Что нужно сделать:
- 1) Перепишите дословно фрагмент текста о галицийских консерваторах, начиная со слов «Одной из главных» и заканчивая словами «[Walicki 2009: 484].».
- 2) Ответьте на вопросы по тексту о галицийских консерваторах:
(a) В чём, согласно станчикам, состояла миссия шляхетского народа?
(b) Какая газета названа центральным печатным органом станчиков?
(c) Как называли русинов, симпатизировавших Российской империи?
- 3) Перечислите все произведения Сенкевича, которые, согласно тексту о галицийских консерваторах, выходили на страницах газеты «Час».

Текст для изучения:
········
Несмотря на критику Речи Посполитой, станчики не призывали поляков отречься от своей истории и начать с чистого листа — напротив, из горького опыта прошлого нужно извлечь уроки, а все ценное сохранить. Как писал Шуйский: «…если государство пало, то по своей вине, если возродится — то по своим трудам, своему разуму и духу. Так же, я бы сказал, и народ — пал, по воле Божьей наказанный, а подымется — Его же волею возрожденный» [Szujski 1867: 4]. Обличая шляхетскую демократию, консерваторы продолжали считать «высшее сословие» — и в первую очередь прославленные аристократические фамилии — главным двигателем польской истории, выразителем интересов нации и хранителем ее традиций. Миссия шляхетского народа, согласно станчикам, состояла в защите христианской (католической) веры на восточных рубежах Европы. Но исполнять свой долг поляки могут и не имея национального государства — шанс на самореализацию им предоставляет империя Габсбургов[8]. Поэтому единственно правильный образ действий для галицийского политика — легальный «органический труд», направленный на укрепление доверия австрийской монархии и расширение автономии, а также сохранение и приумножение главного богатства поляков — их религии, языка и традиции.
Одной из главных проблем, беспокоивших консерваторов, было развитие национального движения русинов, численно преобладавших в Восточной Галиции. В этом отношении в Кракове и Львове сформировалось несколько позиций: от полного игнорирования этого движения и аргументов в пользу жесткого подавления любого сепаратизма до более мягких ассимиляторских концепций. Русинский вопрос вызывал тем большую неприязнь у польских консерваторов, что среди социально и политически активных русинов оказалось немало так называемых «москвофилов», которые симпатизировали Российской империи. Отсюда, как отмечал историк идей Анджей Валицкий, запрос галицийцев на полоноцентричные концепции славянофильства, оставляющие Россию на периферии славянской идеи [Walicki 2009: 484].
В лице Генрика Сенкевича консерваторы приобретали «собственного» большого писателя — по таланту и мастерству он не уступал в их глазах знаменитым поэтам-«пророкам»: Мицкевичу, Словацкому и Красиньскому, но если их имена уже были связаны с мессианскими концепциями польской нации и повстанческой традицией, с которыми боролись авторы консервативной доктрины, то апроприировать тексты современника не составляло большого труда.
Хотя Сенкевич почти всю жизнь избегал публичных высказываний в пользу той или иной идеологии, фактически его многое связывало с консерваторами из Галиции. Автор «Огнем и мечом» часто бывал в Кракове, заводил знакомства в польской чиновничьей среде Австро-Венгрии, посещал дома аристократов, состоял в дружеской переписке с одним из лидеров станчиков Станиславом Тарновским [Sienkiewicz 2009: 532—548], обращался за советами по историческим вопросам к редактору газеты «Час» Станиславу Смольке [Sienkiewicz 2009: 62—65]. «Час» — центральный печатный орган станчиков — был самым стабильным деловым партнером Сенкевича. На страницах этой ежедневной газеты выходили многие романы писателя: все части «Трилогии», «Без догмата», «Quo vadis» и незавершенные «Легионы».
········
Содержимое набора данных:
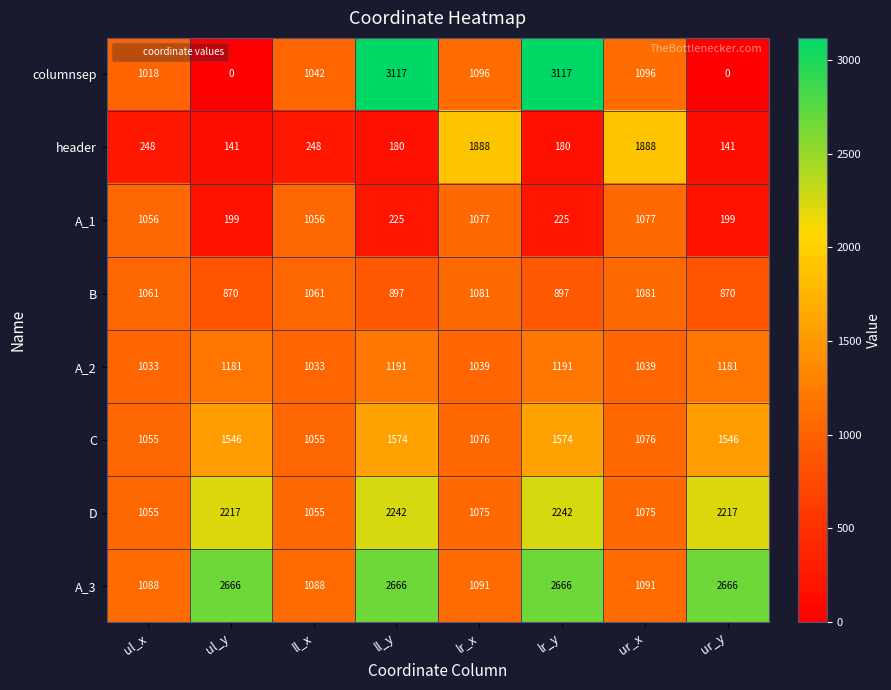

Is it true that A_1 equals 1056 at ul_x?

True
········
Решённые задачи:
- 1)
Одной из главных проблем, беспокоивших консерваторов, было развитие национального движения русинов, численно преобладавших в Восточной Галиции. В этом отношении в Кракове и Львове сформировалось несколько позиций: от полного игнорирования этого движения и аргументов в пользу жесткого подавления любого сепаратизма до более мягких ассимиляторских концепций. Русинский вопрос вызывал тем большую неприязнь у польских консерваторов, что среди социально и политически активных русинов оказалось немало так называемых «москвофилов», которые симпатизировали Российской империи. Отсюда, как отмечал историк идей Анджей Валицкий, запрос галицийцев на полоноцентричные концепции славянофильства, оставляющие Россию на периферии славянской идеи [Walicki 2009: 484].

- 2)
(a) В защите христианской (католической) веры на восточных рубежах Европы.
(b) «Час».
(c) «Москвофилы».

- 3) Все части «Трилогии», «Без догмата», «Quo vadis», «Легионы».